Ubisoft a annoncé dès janvier sa volonté d'évoluer vers un modèle de travail majoritairement en présentiel, a rappelé l'entreprise dans une déclaration. « Cette orientation répond à un objectif clair : renforcer la collaboration des équipes, favoriser la transmission et l'accompagnement des jeunes talents, et recréer des temps d'échanges essentiels à la créativité collective », a ajouté la société.
Dès octobre 2026
La mesure doit s'appliquer dès octobre 2026, sauf pour les entités disposant d'un accord de télétravail propre pour lesquelles elle sera effective à partir du printemps 2027, selon Pierre-Etienne Marx. « Une attention particulière sera portée aux situations individuelles » et « cette organisation fera l'objet de discussions à venir avec nos partenaires sociaux », a précisé Ubisoft.

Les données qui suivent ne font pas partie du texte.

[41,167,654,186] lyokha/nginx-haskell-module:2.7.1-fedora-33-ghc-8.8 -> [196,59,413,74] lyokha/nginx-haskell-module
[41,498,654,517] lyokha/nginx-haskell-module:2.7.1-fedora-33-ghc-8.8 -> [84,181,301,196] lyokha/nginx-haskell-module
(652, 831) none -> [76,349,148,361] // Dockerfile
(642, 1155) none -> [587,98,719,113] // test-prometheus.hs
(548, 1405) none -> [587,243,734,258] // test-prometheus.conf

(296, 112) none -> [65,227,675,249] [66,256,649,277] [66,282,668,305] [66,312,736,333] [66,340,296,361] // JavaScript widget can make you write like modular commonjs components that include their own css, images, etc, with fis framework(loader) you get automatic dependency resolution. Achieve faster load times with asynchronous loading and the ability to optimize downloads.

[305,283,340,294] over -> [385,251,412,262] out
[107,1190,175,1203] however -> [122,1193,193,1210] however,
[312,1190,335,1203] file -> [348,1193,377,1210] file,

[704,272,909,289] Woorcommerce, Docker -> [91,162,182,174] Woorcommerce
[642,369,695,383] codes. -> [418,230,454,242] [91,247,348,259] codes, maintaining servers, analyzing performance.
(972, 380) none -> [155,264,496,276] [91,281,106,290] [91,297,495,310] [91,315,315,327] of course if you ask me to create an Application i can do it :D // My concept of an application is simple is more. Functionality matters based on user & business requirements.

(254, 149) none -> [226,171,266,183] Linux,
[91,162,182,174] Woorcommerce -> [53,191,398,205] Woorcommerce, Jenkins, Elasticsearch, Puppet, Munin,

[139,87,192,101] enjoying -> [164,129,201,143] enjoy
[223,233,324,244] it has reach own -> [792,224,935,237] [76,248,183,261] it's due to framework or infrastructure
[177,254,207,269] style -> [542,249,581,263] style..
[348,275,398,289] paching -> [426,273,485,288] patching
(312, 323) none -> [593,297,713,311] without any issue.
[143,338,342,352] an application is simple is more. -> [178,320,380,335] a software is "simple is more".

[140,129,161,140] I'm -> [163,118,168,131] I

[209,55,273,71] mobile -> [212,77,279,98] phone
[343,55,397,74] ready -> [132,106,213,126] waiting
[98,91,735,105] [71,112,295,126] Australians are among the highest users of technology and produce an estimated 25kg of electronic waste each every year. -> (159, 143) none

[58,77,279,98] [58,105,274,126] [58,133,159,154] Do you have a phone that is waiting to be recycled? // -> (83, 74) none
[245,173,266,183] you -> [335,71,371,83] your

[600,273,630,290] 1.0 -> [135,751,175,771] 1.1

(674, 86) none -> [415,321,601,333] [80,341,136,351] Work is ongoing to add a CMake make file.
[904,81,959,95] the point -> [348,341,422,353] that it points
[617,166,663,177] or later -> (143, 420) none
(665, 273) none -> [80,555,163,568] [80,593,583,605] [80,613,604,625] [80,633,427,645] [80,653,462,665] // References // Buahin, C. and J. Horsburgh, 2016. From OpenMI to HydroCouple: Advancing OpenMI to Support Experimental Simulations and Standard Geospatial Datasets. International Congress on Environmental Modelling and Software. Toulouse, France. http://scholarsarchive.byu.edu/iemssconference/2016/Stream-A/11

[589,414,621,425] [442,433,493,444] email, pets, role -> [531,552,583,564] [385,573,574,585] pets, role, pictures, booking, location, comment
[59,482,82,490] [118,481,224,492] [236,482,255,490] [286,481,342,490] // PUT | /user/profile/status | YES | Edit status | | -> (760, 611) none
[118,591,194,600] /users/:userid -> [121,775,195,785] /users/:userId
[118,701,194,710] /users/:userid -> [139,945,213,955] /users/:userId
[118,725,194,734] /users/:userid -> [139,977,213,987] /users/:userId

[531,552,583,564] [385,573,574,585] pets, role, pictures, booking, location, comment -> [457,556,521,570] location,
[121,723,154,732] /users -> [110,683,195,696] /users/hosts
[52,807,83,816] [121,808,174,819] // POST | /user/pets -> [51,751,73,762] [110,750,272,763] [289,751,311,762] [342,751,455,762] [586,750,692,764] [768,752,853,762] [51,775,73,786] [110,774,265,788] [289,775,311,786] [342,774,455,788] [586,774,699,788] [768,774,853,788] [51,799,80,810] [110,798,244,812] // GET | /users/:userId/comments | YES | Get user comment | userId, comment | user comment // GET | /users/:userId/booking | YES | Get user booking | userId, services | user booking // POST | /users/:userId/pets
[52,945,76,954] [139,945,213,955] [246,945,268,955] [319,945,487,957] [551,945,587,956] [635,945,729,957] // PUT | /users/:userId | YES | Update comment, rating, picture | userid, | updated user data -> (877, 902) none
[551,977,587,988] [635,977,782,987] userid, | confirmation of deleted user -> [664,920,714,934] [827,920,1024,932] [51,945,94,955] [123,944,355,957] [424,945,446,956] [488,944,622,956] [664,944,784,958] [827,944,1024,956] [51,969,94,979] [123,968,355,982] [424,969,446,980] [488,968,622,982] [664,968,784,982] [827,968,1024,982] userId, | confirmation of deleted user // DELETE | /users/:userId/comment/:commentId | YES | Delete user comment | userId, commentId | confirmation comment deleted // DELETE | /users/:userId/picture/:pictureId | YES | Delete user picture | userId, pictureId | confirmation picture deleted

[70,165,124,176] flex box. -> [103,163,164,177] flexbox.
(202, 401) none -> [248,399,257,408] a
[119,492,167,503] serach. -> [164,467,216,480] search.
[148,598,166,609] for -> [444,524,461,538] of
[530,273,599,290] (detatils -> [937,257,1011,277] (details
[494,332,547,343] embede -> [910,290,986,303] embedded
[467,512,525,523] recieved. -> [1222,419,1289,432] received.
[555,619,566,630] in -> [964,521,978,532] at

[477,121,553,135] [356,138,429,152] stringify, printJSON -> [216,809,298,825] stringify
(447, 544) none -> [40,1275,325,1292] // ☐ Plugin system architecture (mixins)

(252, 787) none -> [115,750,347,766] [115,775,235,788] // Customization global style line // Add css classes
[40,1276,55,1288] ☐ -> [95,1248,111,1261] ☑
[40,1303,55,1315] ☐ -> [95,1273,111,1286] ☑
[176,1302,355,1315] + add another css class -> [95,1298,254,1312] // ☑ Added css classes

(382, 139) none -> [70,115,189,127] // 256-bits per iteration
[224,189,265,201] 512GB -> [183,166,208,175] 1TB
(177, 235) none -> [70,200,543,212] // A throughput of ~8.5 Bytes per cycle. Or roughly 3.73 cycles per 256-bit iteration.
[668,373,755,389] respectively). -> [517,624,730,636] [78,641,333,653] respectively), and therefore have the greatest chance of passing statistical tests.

Près de 1 200 salariés sur les 3 800 que compte le géant du jeu vidéo en France s'étaient mis en grève en février dernier pour protester contre ce projet de réduction du télétravail, selon les organisations syndicales. Le groupe n'avait recensé de son côté que 538 grévistes déclarés.
En janvier, Ubisoft avait indiqué vouloir un retour à cinq jours de présentiel par semaine dans le cadre d'une réorganisation plus vaste de l'entreprise assortie d'un nouveau plan de réduction des coûts d'au moins 200 millions d'euros sur deux ans. Empêtré dans des difficultés financières, l'éditeur des jeux « Assassin's Creed », « Just Dance » ou encore « Far Cry » cherche à se relancer dans un marché devenu de plus en plus compétitif.